**GIVEN DATA**

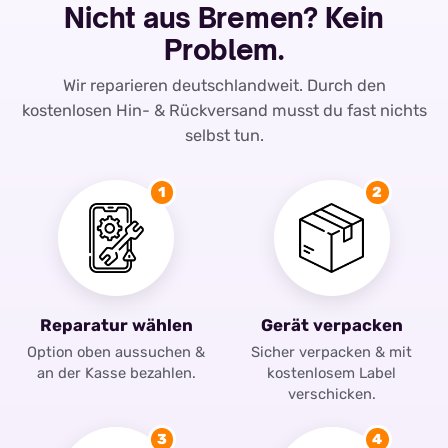
Nicht aus Bremen? Kein
Problem.
Wir reparieren deutschlandweit. Durch den
kostenlosen Hin- & Rückversand musst du fast nichts
selbst tun.
1
2
Reparatur wählen
Gerät verpacken
Option oben aussuchen &
Sicher verpacken & mit
an der Kasse bezahlen.
kostenlosem Label
verschicken.
3
4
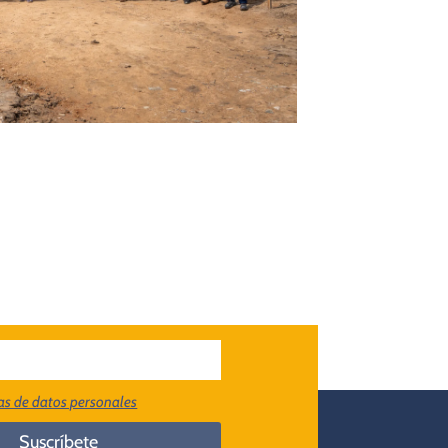
cas de datos personales
Suscríbete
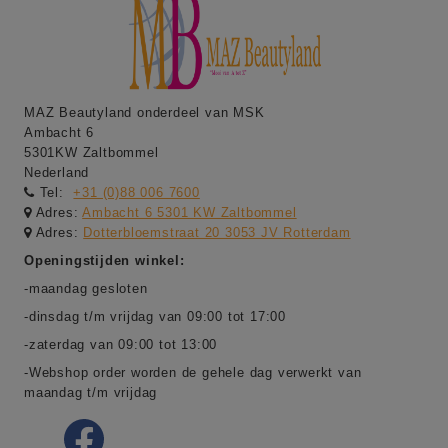
MAZ Beautyland onderdeel van MSK
Ambacht 6
5301KW Zaltbommel
Nederland
Tel:
+31 (0)88 006 7600
Adres:
Ambacht 6 5301 KW Zaltbommel
Adres:
Dotterbloemstraat 20 3053 JV Rotterdam
Openingstijden winkel:
-maandag gesloten
-dinsdag t/m vrijdag van 09:00 tot 17:00
-zaterdag van 09:00 tot 13:00
-Webshop order worden de gehele dag verwerkt van
maandag t/m vrijdag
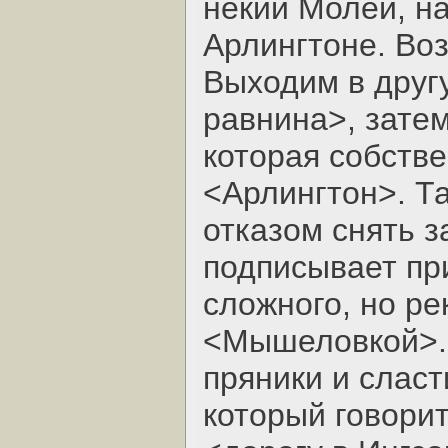
некий Молей, на
Арлингтоне. Во
Выходим в друг
равнина>, затем
которая собстве
<Арлингтон>. Т
отказом снять 
подписывает при
сложного, но р
<Мышеловкой>.
пряники и сласт
который говорит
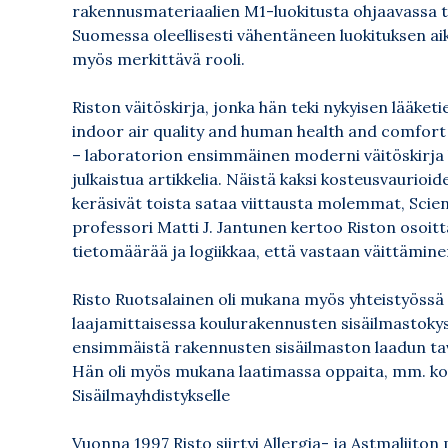
rakennusmateriaalien M1-luokitusta ohjaavassa 
Suomessa oleellisesti vähentäneen luokituksen a
myös merkittävä rooli.
Riston väitöskirja, jonka hän teki nykyisen lääketi
indoor air quality and human health and comfort 
– laboratorion ensimmäinen moderni väitöskirja kä
julkaistua artikkelia. Näistä kaksi kosteusvaurioid
keräsivät toista sataa viittausta molemmat, Scie
professori Matti J. Jantunen kertoo Riston osoitt
tietomäärää ja logiikkaa, että vastaan väittäminen
Risto Ruotsalainen oli mukana myös yhteistyöss
laajamittaisessa koulurakennusten sisäilmastoky
ensimmäistä rakennusten sisäilmaston laadun tav
Hän oli myös mukana laatimassa oppaita, mm. ko
Sisäilmayhdistykselle
Vuonna 1997 Risto siirtyi Allergia- ja Astmaliit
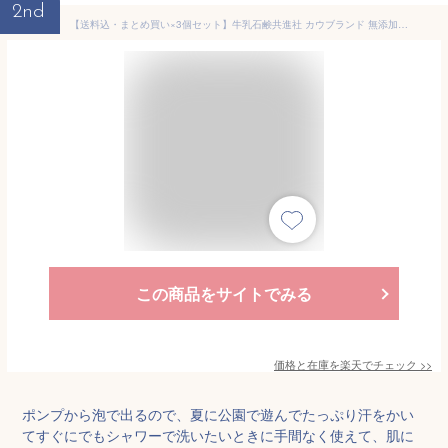
2nd
【送料込・まとめ買い×3個セット】牛乳石鹸共進社 カウブランド 無添加 泡のボディソープ ポンプ付 泡タイプ 500ml
この商品をサイトでみる
価格と在庫を
楽天
でチェック
>>
ポンプから泡で出るので、夏に公園で遊んでたっぷり汗をかい
てすぐにでもシャワーで洗いたいときに手間なく使えて、肌に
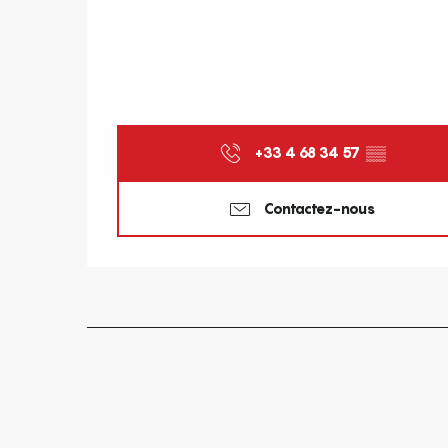
+33 4 68 34 57
▒▒
Contactez-nous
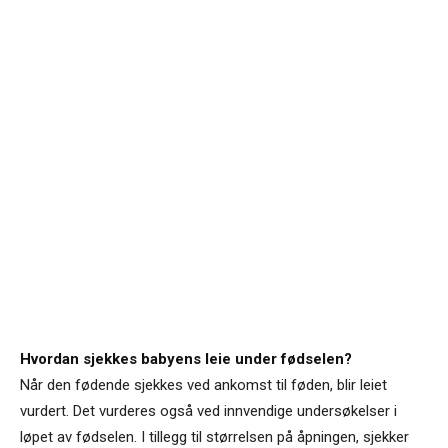
Hvordan sjekkes babyens leie under fødselen?
Når den fødende sjekkes ved ankomst til føden, blir leiet
vurdert. Det vurderes også ved innvendige undersøkelser i
løpet av fødselen. I tillegg til størrelsen på åpningen, sjekker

**WHAT IS NEEDED**
Could you restate the entries word for word, skipping any pictures?

**RESULT OF THIS TASK**
Nicht aus Bremen? Kein
Problem.
Wir reparieren deutschlandweit. Durch den
kostenlosen Hin- & Rückversand musst du fast nichts
selbst tun.
1
2
Reparatur wählen
Gerät verpacken
Option oben aussuchen &
Sicher verpacken & mit
an der Kasse bezahlen.
kostenlosem Label
verschicken.
3
4
cas de datos personales
Suscríbete
MAZ Beautyland onderdeel van MSK
Ambacht 6
5301KW Zaltbommel
Nederland
Tel:
+31 (0)88 006 7600
Adres:
Ambacht 6 5301 KW Zaltbommel
Adres:
Dotterbloemstraat 20 3053 JV Rotterdam
Openingstijden winkel:
-maandag gesloten
-dinsdag t/m vrijdag van 09:00 tot 17:00
-zaterdag van 09:00 tot 13:00
-Webshop order worden de gehele dag verwerkt van
maandag t/m vrijdag
некий Молей, на
Арлингтоне. Во
Выходим в друг
равнина>, затем
которая собстве
<Арлингтон>. Т
отказом снять 
подписывает при
сложного, но р
<Мышеловкой>.
пряники и сласт
который говорит
rakennusmateriaalien M1-luokitusta ohjaavassa 
Suomessa oleellisesti vähentäneen luokituksen a
myös merkittävä rooli.
Riston väitöskirja, jonka hän teki nykyisen lääketi
indoor air quality and human health and comfort 
– laboratorion ensimmäinen moderni väitöskirja kä
julkaistua artikkelia. Näistä kaksi kosteusvaurioid
keräsivät toista sataa viittausta molemmat, Scie
professori Matti J. Jantunen kertoo Riston osoitt
tietomäärää ja logiikkaa, että vastaan väittäminen
Risto Ruotsalainen oli mukana myös yhteistyöss
laajamittaisessa koulurakennusten sisäilmastoky
ensimmäistä rakennusten sisäilmaston laadun tav
Hän oli myös mukana laatimassa oppaita, mm. ko
Sisäilmayhdistykselle
Vuonna 1997 Risto siirtyi Allergia- ja Astmaliit
2nd
【送料込・まとめ買い×3個セット】牛乳石鹸共進社 カウブランド 無添加 泡のボディソープ ポンプ付 泡タイプ 500ml
この商品をサイトでみる
価格と在庫を
楽天
でチェック
>>
ポンプから泡で出るので、夏に公園で遊んでたっぷり汗をかい
てすぐにでもシャワーで洗いたいときに手間なく使えて、肌に
+33 4 68 34 57
▒▒
Contactez-nous
Hvordan sjekkes babyens leie under fødselen?
Når den fødende sjekkes ved ankomst til føden, blir leiet
vurdert. Det vurderes også ved innvendige undersøkelser i
løpet av fødselen. I tillegg til størrelsen på åpningen, sjekker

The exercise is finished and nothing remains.